Es war alles sehr genormt, es ist nichts Spannendes passiert. Die Begrenzung der Zeit empfand ich als unsinnig. Und inhaltlich hat man ja alles schon mal gelesen.
Wie beurteilen Sie den Auftritt der Kontrahenten?
Sie haben sich beide unsicher am Podest festgehalten, Stoiber war am Anfang in seiner haltung sicherlich verkrampfter. Er war auch einen Tick aggressiver als Schröder. Schröder war betont souverän, aber leicht maskenhaft. Beide haben nur vorgefertigte Haltungen präsentiert – sowohl vom Körper als auch von der Sprache.
Welchen der beiden würden Sie lieber als Bundeskanzler casten?
Das ist schwer zu sagen, denn alles war ja schon vorher festgelegt: Frisur, Krawatte, Körpersprache, Sprache.
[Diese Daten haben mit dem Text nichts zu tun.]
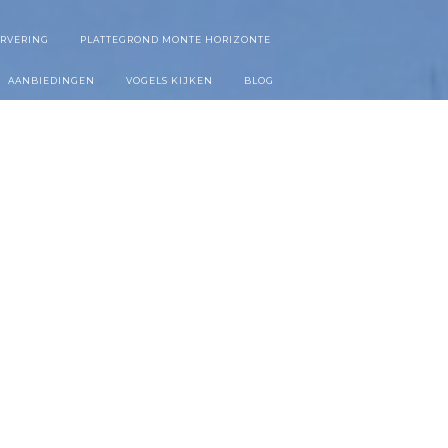
ERVERING
PLATTEGROND MONTE HORIZONTE
AANBIEDINGEN
VOGELS KIJKEN
BLOG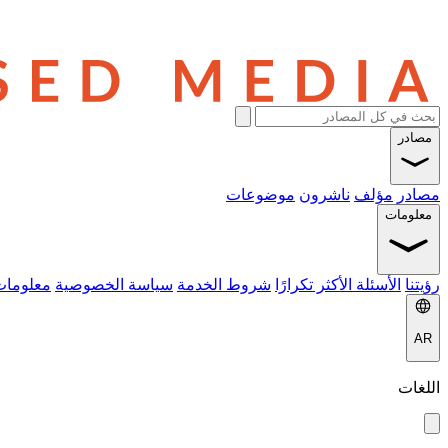
مصادر
مصادر
مؤلف
ناشرون
موضوعات
معلومات
رؤيتنا
الأسئلة الأكثر تكرارًا
شروط الخدمة
سياسة الخصوصية
معلومات
AR
اللغات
Als Casterin muss man eine Mischung finden aus Individualgeschmack und Objektivität, und das geht hier nicht. Ich würde mir von Politkern aber eigentlich das wünschen, was ich mir auch von Schauspielern wünsche, nämlich dass ihr Auftreten viel durchsichtiger, lebendiger und spontaner ist und nicht so klischeehaft. Dadurch wären sie erfrischender und für mich begreifbarer, aber darum geht es ja leider in der Politk nicht. Es geht darum, zu bestehen und keine Punkte zu verlieren. Und das sind für ein Casting die schlechtmöglichsten Bedingungen. Ich hoffe, dass die Moderatorinnen das Duell etwas lebendiger gestalten können. Sonst könnte „TV-Duell“ zum Unwort des Jahres gekürt werden. JUBÜ
Fotohinweis: An Dorthe Braker, 57, ist Trägerin des Deutschen Casting-Preises und hat Filme wie „Rossini“, „Lola rennt“ und „Absolute Giganten“ besetzt.